REQUEST:
In the listing below, give the lines from the one containing "Recommandations" through the one containing "Located on the" as a JSON list of strings, one string per line, leaving out blank lines.

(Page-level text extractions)
________________________

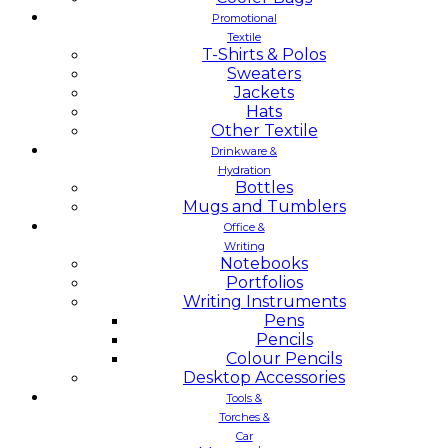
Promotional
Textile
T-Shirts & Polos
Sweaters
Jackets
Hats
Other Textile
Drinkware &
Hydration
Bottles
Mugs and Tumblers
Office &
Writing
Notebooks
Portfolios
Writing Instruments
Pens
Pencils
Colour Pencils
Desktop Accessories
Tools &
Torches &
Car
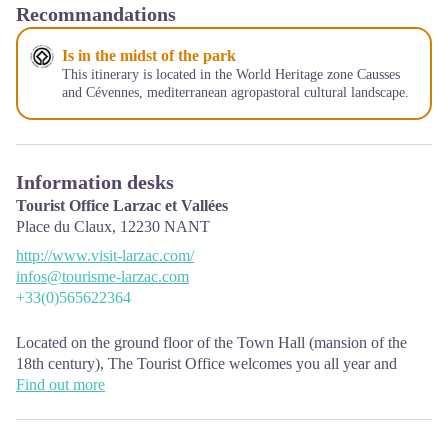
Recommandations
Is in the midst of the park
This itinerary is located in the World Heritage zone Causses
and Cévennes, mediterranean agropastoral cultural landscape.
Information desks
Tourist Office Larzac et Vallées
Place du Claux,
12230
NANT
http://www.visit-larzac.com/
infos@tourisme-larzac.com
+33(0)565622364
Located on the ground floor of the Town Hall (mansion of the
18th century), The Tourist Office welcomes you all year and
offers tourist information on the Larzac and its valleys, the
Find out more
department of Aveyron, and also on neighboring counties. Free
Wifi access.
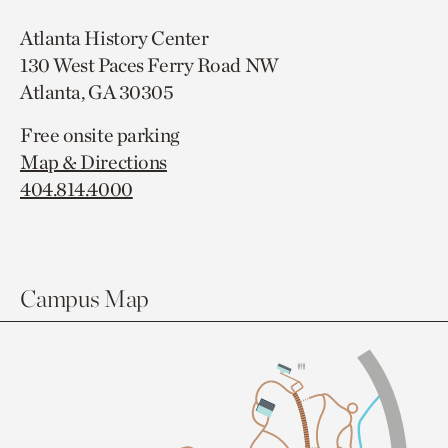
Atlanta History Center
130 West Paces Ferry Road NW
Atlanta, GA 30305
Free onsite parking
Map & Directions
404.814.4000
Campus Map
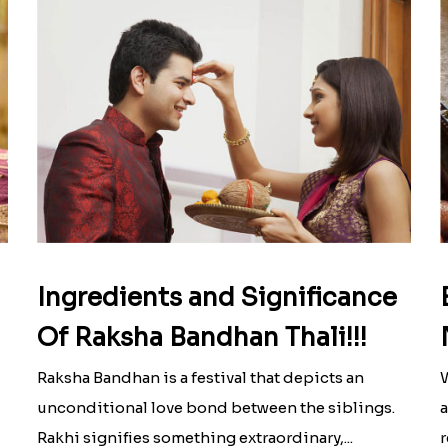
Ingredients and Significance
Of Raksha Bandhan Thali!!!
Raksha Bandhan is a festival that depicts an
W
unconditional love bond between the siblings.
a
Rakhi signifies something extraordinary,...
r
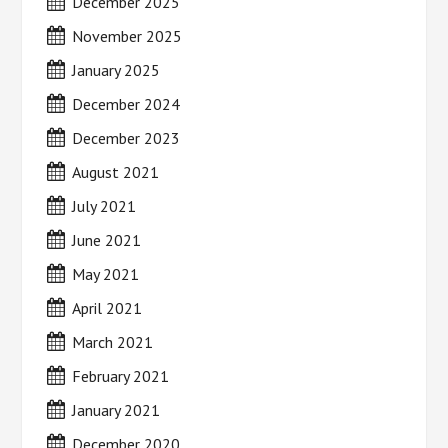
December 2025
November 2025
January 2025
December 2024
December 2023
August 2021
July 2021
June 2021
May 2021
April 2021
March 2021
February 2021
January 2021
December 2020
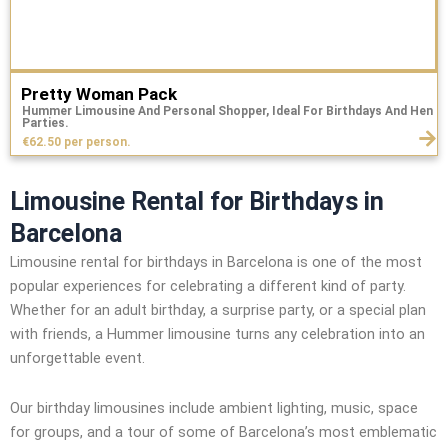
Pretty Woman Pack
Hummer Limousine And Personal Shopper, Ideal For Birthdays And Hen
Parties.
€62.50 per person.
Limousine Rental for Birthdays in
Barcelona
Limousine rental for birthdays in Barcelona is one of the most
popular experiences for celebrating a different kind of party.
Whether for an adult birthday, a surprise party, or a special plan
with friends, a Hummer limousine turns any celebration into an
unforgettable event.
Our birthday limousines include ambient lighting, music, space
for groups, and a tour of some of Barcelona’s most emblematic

________________________

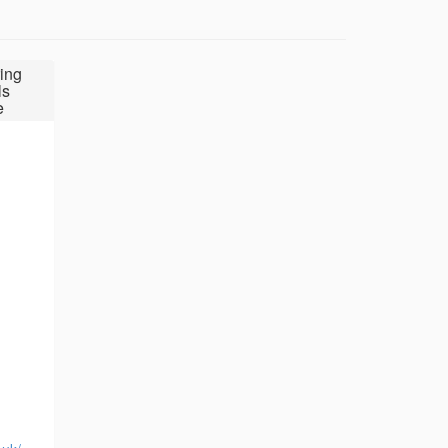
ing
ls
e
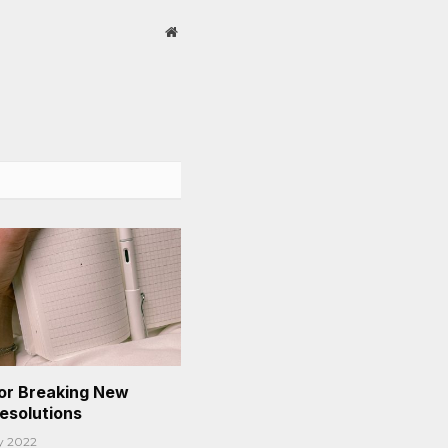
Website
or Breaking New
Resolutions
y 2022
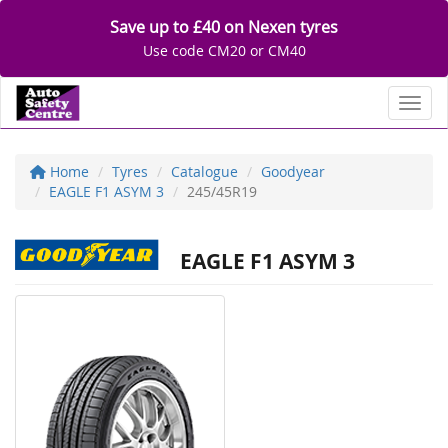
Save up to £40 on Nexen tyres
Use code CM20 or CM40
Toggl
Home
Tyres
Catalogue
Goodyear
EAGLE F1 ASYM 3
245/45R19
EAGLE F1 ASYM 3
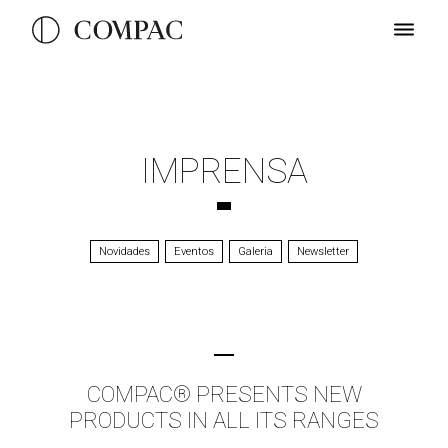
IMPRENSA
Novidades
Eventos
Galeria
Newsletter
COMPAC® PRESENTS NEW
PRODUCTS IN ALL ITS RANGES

________________________

COMPLETED TASK:
[
  "Recommandations",
  "Is in the midst of the park",
  "This itinerary is located in the World Heritage zone Causses",
  "and Cévennes, mediterranean agropastoral cultural landscape.",
  "Information desks",
  "Tourist Office Larzac et Vallées",
  "Place du Claux,",
  "12230",
  "NANT",
  "http://www.visit-larzac.com/",
  "infos@tourisme-larzac.com",
  "+33(0)565622364",
  "Located on the ground floor of the Town Hall (mansion of the"
]